英國社會階層固化是教訓還是宿命?海歸後悔留學嗎?

2024年2月14日,英國《衛報》登載了一則華威大學博士答讀者問,還是英國社會階層固化的老梗。

英國大學曾在20世紀60年代、90年代兩度大規模擴招,但直到今天,與美國常青藤同一級別的英國羅素集團(Russell Group)名校本科生中,工薪階層(working class)家庭背景學生只有20%,而中產家庭的學生佔據大多數。

中國留學海歸對華威博士的慨嘆有沒有共鳴呢?

這些道理法國經濟學家托馬斯-皮凱蒂在他的著作《21世紀資本論》中已經說清楚了:資本集中於高社會等級的人羣,而他們的後代——富二代、官二代,將繼續保有資本的優勢地位。

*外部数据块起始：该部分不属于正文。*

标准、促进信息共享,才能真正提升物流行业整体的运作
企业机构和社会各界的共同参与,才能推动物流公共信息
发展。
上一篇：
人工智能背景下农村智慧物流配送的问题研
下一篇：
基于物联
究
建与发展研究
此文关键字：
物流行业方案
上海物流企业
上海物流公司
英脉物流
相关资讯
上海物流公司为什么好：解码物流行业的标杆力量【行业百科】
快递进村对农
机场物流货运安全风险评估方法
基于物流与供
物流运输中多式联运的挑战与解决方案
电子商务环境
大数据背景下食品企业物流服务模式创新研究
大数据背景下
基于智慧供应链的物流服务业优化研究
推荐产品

社會階層這類事,相當一部分英國人找不到上行通道,大多數中國留學海歸也沒戲。我不就是這樣的案例嗎?出國前是城市平民,回國後還是城市平民,倒是早就不再啃老了,還沒有滑向貧民圈子。

顯然,從普遍意義上說,留學本身不能改變社會階層躍遷。連收入的變化,可能都與留學關聯度不大。

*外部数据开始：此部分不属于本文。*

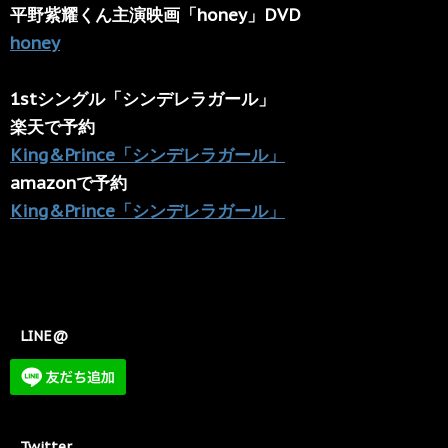
平野紫耀くん主演映画「honey」DVD
honey
1stシングル「シンデレラガール」
楽天で予約
King&Prince「シンデレラガール」
amazonで予約
King&Prince「シンデレラガール」
LINE@
Twitter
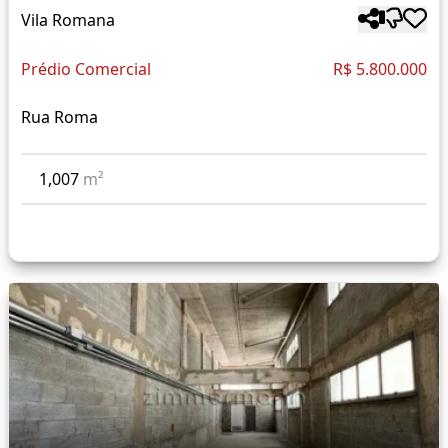
Vila Romana
Prédio Comercial
R$ 5.800.000
Rua Roma
1,007
m²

不過,還好,經濟地位不是混社會的全部,只要不是一元社會,每個人就有更多立足的機會。這是現代文明的寬容。

留學是跨越文明演進階段的新視角。2024年是我從英國格拉斯哥大學MBA畢業20週年,也是我在中國文明成長期觀察海內外的窗口期。

文明比較是我二十年來最深刻的變化,這是留學的價值。如果說中國與世界有差距,就是文明階段和演進模式的差距。

當辨識出我們中國人以後可能的發展方向,不知道是興奮還是擔憂,但至少我不再接受“洗腦”的激勵或恐嚇,這是留學的價值。

留學20週年最好的紀念並沒有特別的儀式感,反倒是春節前一位移民美國的老同學、好朋友在北京與我聚會時談到的,值得爲留學做註腳。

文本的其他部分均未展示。